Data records

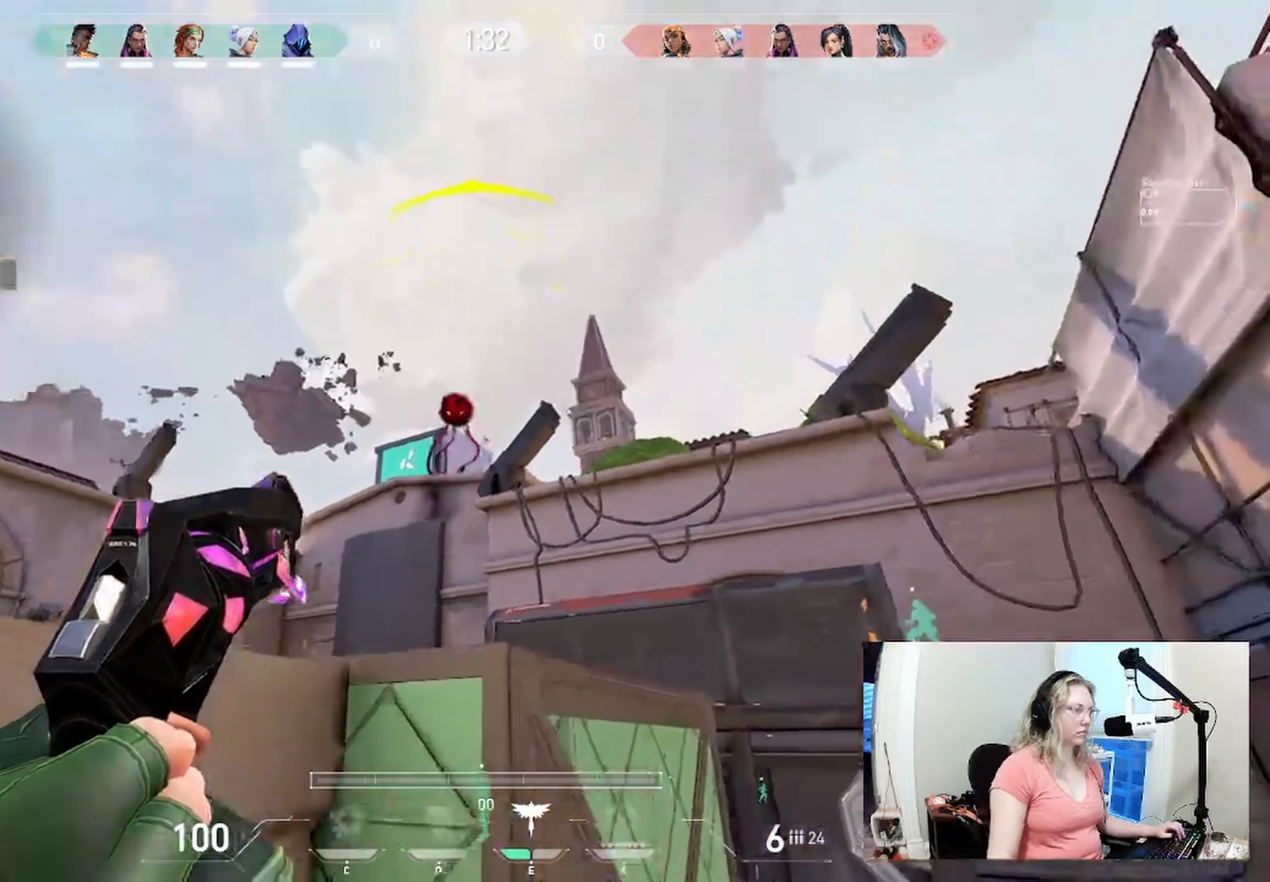
{"keys": ["a", "w"], "events": [[350, "a", "down"], [367, "w", "down"]]}
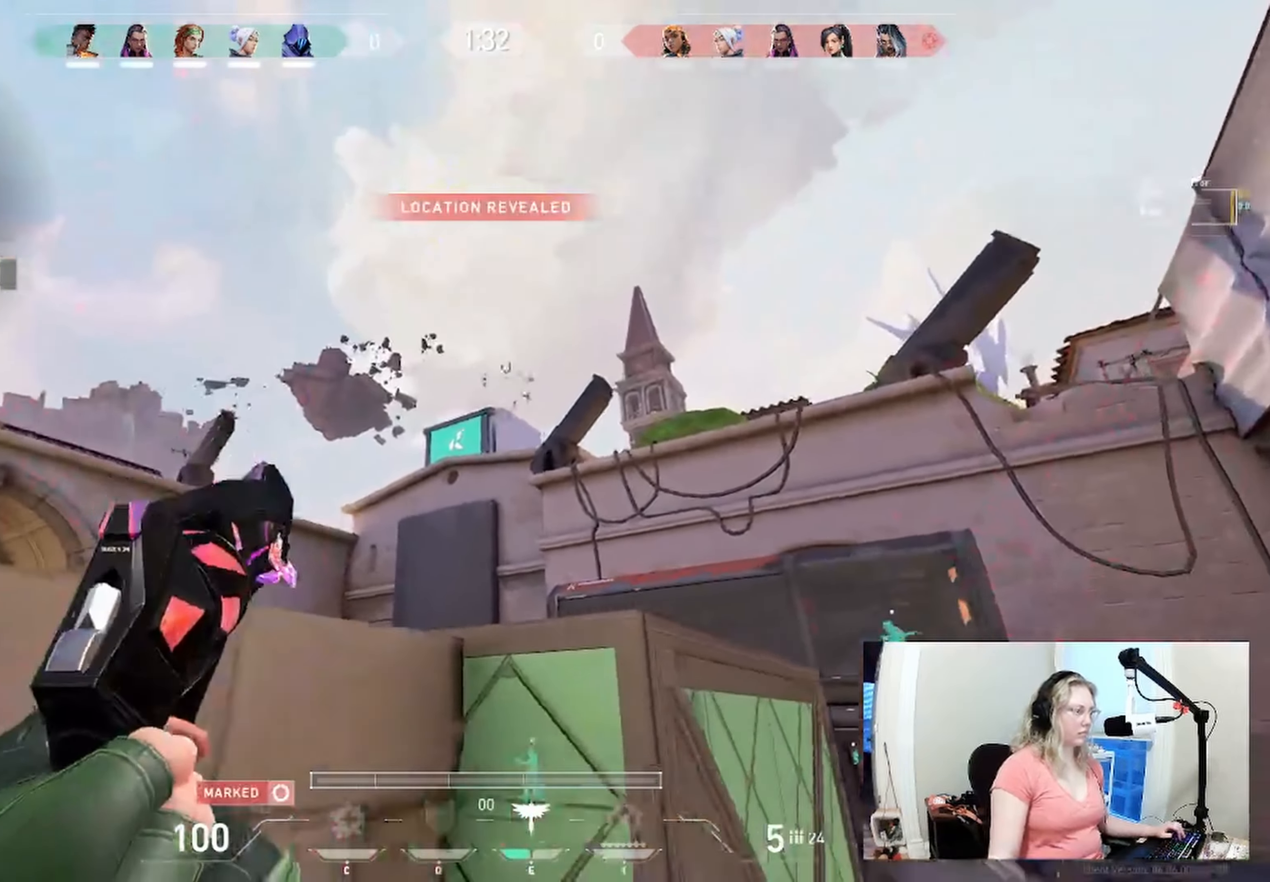
{"keys": [], "events": [[150, "a", "up"], [200, "w", "up"]]}
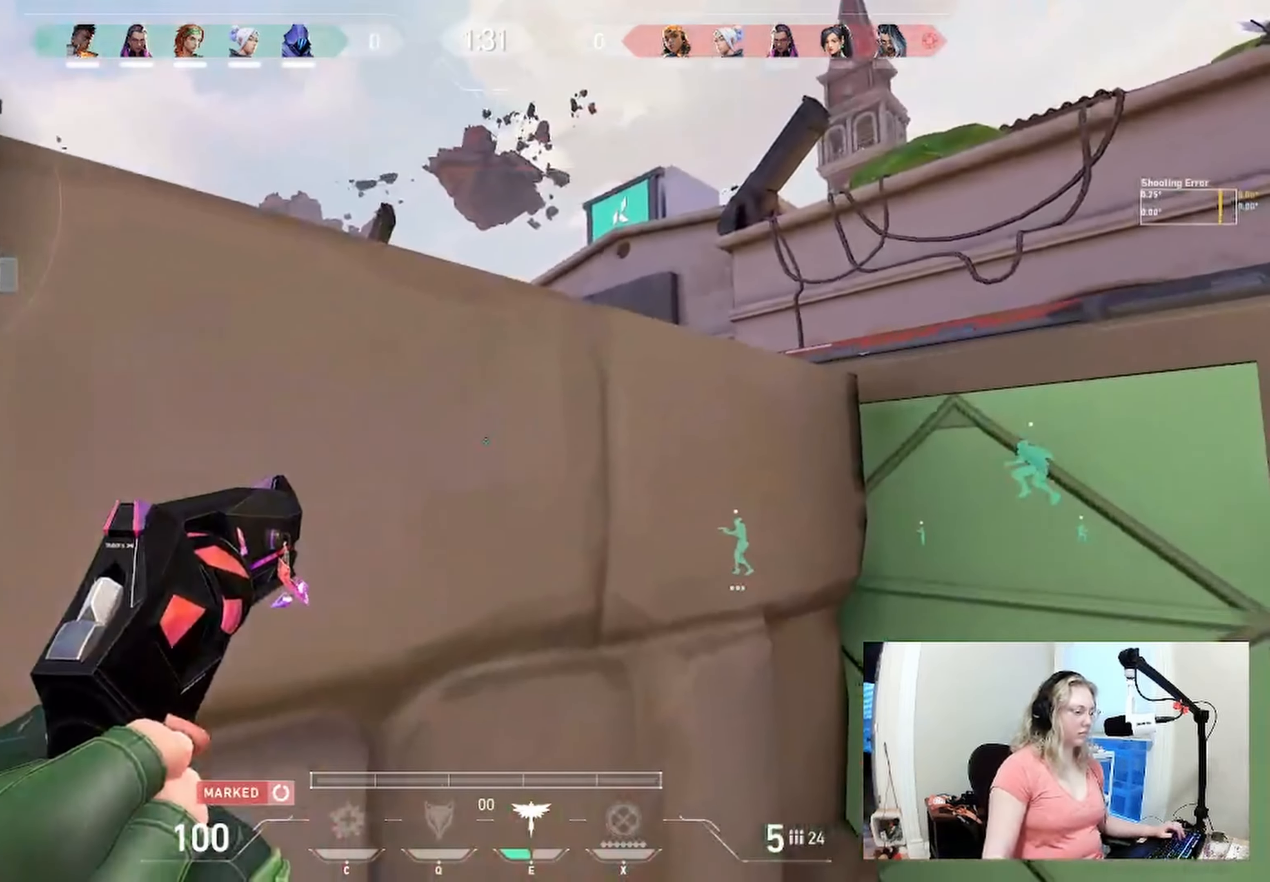
{"keys": ["shift"], "events": [[33, "shift", "down"]]}
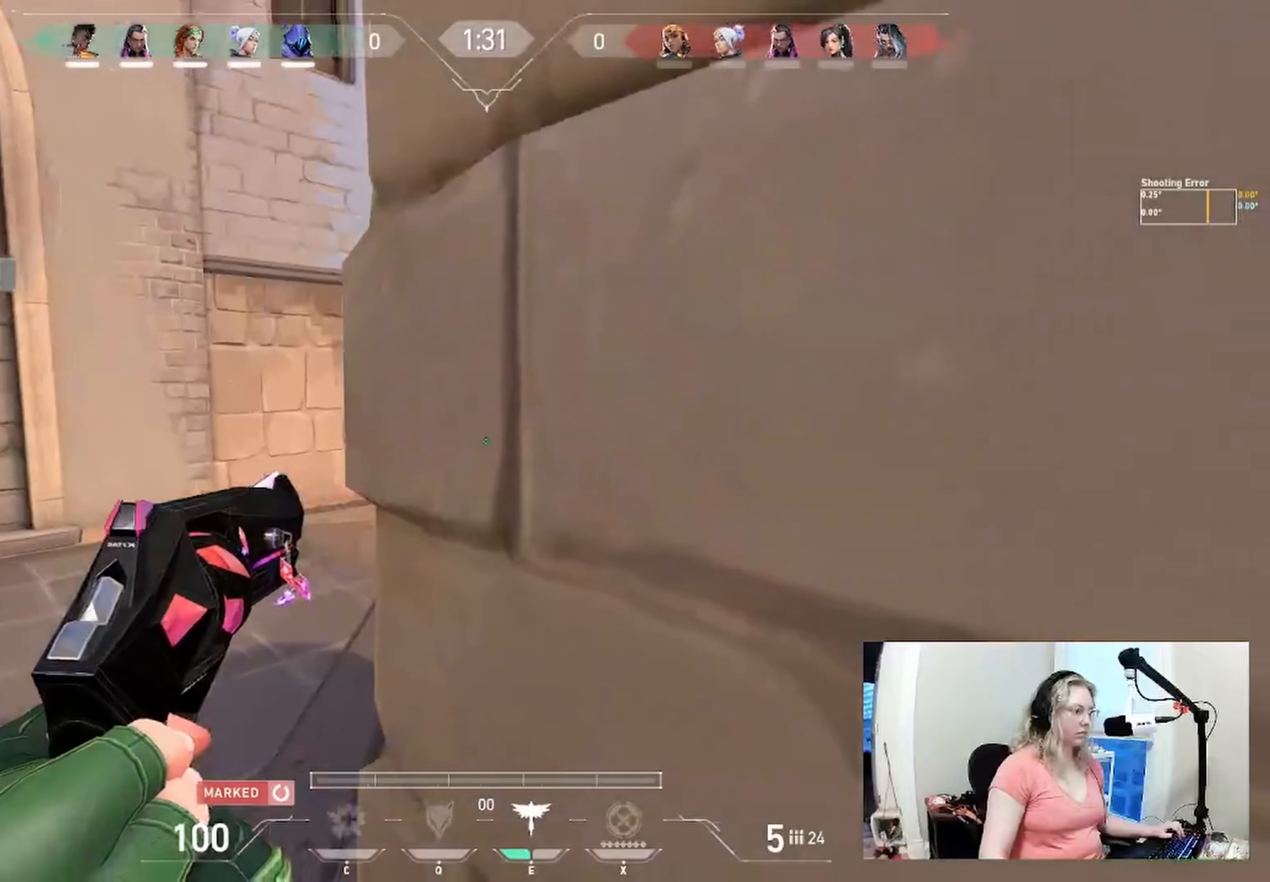
{"keys": ["shift"], "events": []}
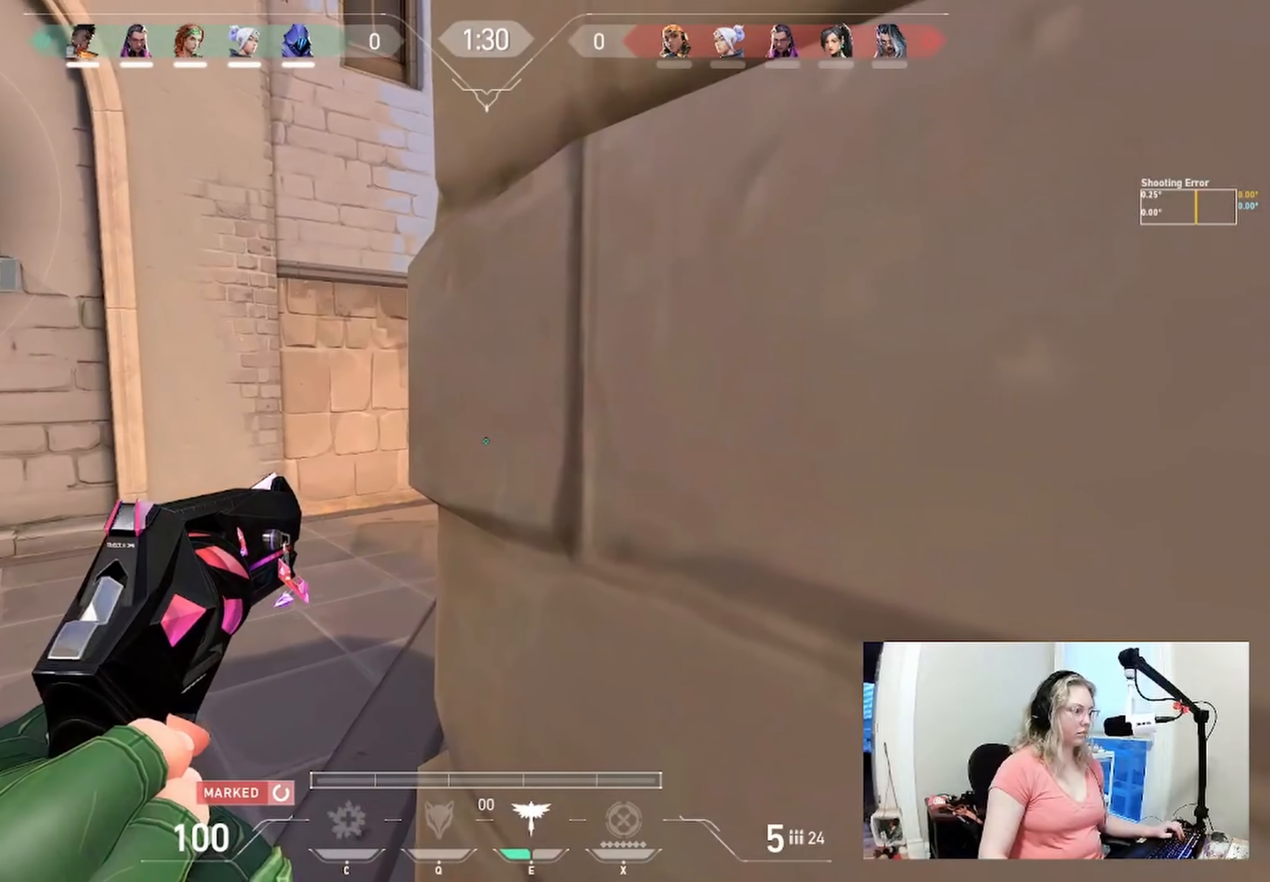
{"keys": [], "events": [[150, "shift", "up"]]}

- [WORK TO BE COMPLETED]:
Each line above is to be copied verbatim. Drop any image from the copy.

- [RESPONSE]:
{"keys": ["a", "w"], "events": [[350, "a", "down"], [367, "w", "down"]]}
{"keys": [], "events": [[150, "a", "up"], [200, "w", "up"]]}
{"keys": ["shift"], "events": [[33, "shift", "down"]]}
{"keys": ["shift"], "events": []}
{"keys": [], "events": [[150, "shift", "up"]]}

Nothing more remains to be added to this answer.